Review: DEEPSTARIA at Sadler’s Wells

As with all of Wayne McGregor’s new works, DEEPSTARIA has been a hotly awaited dance piece with its much vaunted dark voids and mysterious spaces igniting an anticipatory buzz and collective salivation among dance aficionados. Sadly, what was presented at Sadler’s Wells Thursday evening opener, was a ponderous primordial soup which managed to plumb the depths of tedium, irrespective of the dancers’ best efforts.

Wayne McGregor's Deepstaria, Company Wayne McGregor, Photo credit Ravi Deepres.Wayne McGregor's Deepstaria, Company Wayne McGregor, Photo credit Ravi Deepres.

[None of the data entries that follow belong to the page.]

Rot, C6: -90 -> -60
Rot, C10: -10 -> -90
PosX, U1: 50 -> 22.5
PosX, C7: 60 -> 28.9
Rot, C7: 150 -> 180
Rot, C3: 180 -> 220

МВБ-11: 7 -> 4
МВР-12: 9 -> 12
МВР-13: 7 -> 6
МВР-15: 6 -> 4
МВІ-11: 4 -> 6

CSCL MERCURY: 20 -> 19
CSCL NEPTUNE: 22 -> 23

To start, it must be said that you cannot always produce a masterwork at every outing. McGregor’s prodigious output of the past few decades has largely proved a dynamic and commendable addition to the dance art form, but DEEPSTARIA (a rarely seen form of deep sea jellyfish which is at once breathtakingly beautiful, whilst also deadly to its prey) seems something of a misnomer. The troupe of nine dancers initially take it in turns to twitch and fidget about the stage (presumably) portraying various plankton, amoeba and krill-like lifeforms, but there’s only so much of this which remains novel and entertaining. Soon the spectacle wears thin and we find ourselves craving the giant sea monsters to devour the lot in one, massive, baleen filtered extraction of arabesque penché. Unfortunately the closest we get is a flim-flam of limp wrists parading as various barnacle-like creatures, but this remains an unsatisfying movement morsel, when one is yearning for a feast.

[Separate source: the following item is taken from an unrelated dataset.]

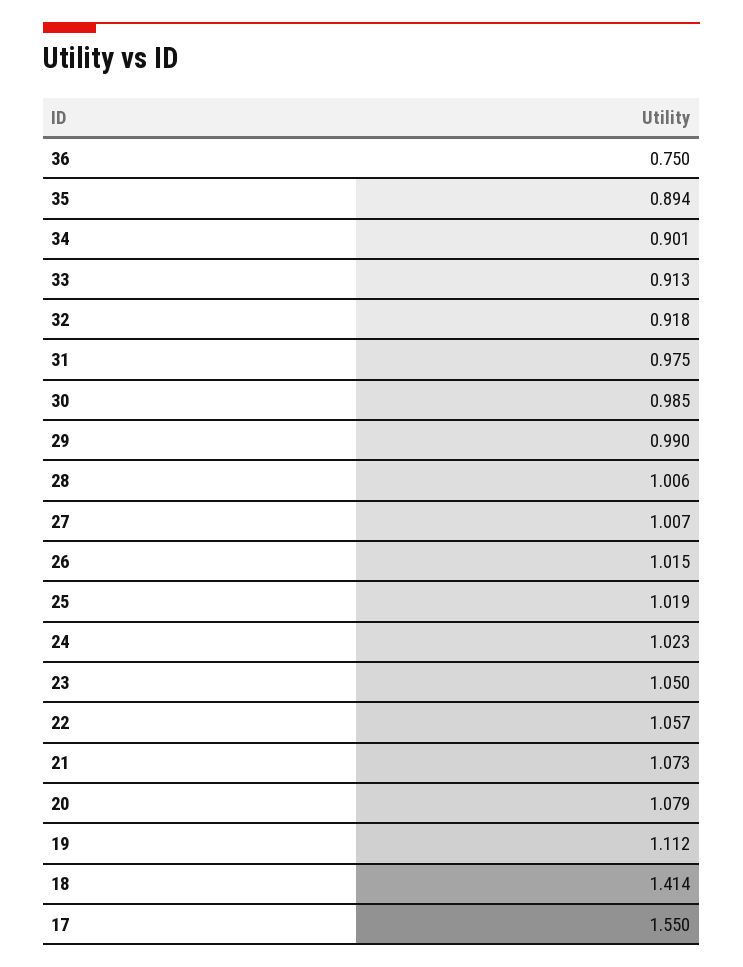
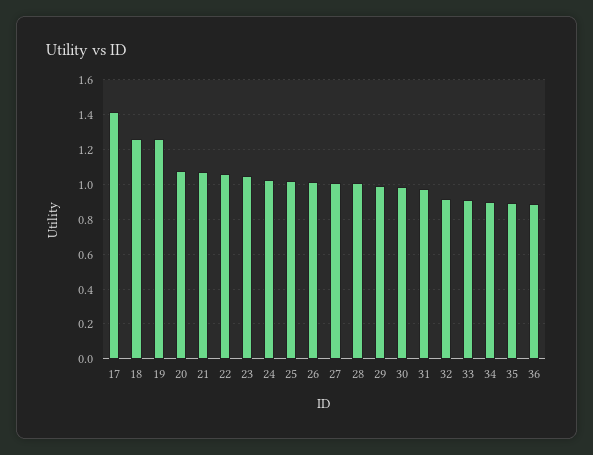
36: 0.75 -> 0.9
19: 1.112 -> 1.25
18: 1.414 -> 1.25
17: 1.55 -> 1.4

Excessive repetition was also a failing with McGregor’s Autobiography some years ago. The more recent UniVerse: A Dark Crystal Odyssey posed an altogether different issue with the masking of faces which created an unfortunate technological detachment. Here, the dancers’ expressions occasionally offer just a little too much humanity for the illusion of watery depths to be maintained.

The programme’s liner notes reference all manner of deep and hyperbolic inspirations when extolling the production team’s virtuous intentions in creating the piece. Simply put, however, they fail to deliver anything much more than nine moderately androgynous willow-the-wisps floundering about in the depths of (again, presumably) tedium and despair. The real creatures have the sense to go about their business thousands of meters below the surface.

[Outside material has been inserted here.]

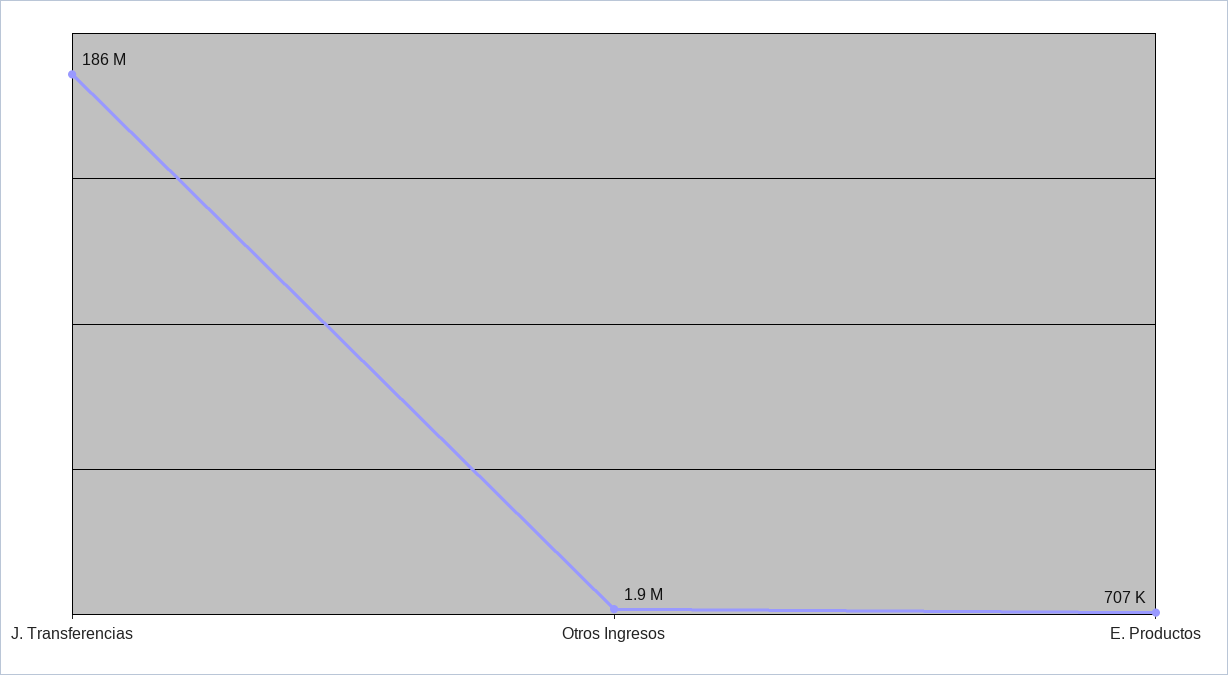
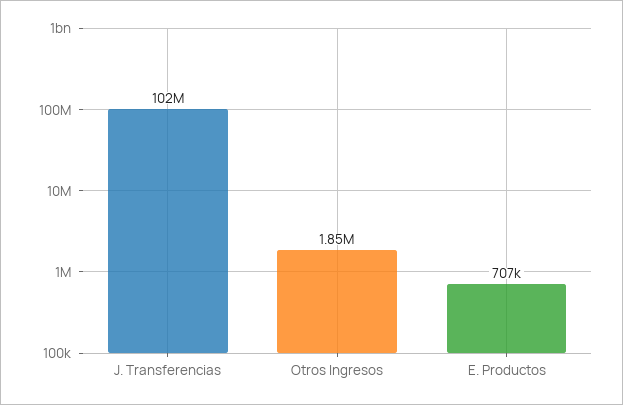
J. Transferencias: 186000000 -> 102000000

Journeying beyond ourselves, we search for knowledge to illuminate and develop our human condition. At the same time, these spaces of infinite blackness, womb-like, are strangely familiar — sounding forgotten connections deep within, and stirring, perhaps, faint echoes of unconscious states of being, floating in places of before and after. — McGregor, waxing grandiloquently on his production, was surely goading reviewers to burst his bubble with this unforgivable twaddle.

The beautiful and ethereal sea creatures doing their very best to keep the production bobbing along: Rebecca Bassett-Graham, Naia Bautista, Kevin Beyer, Salvatore De Simone, Chia-Yu Hsu, Hannah Joseph, Jasiah Marshall, Jayla O’Connell and Mariano Zamora Gonzaléz.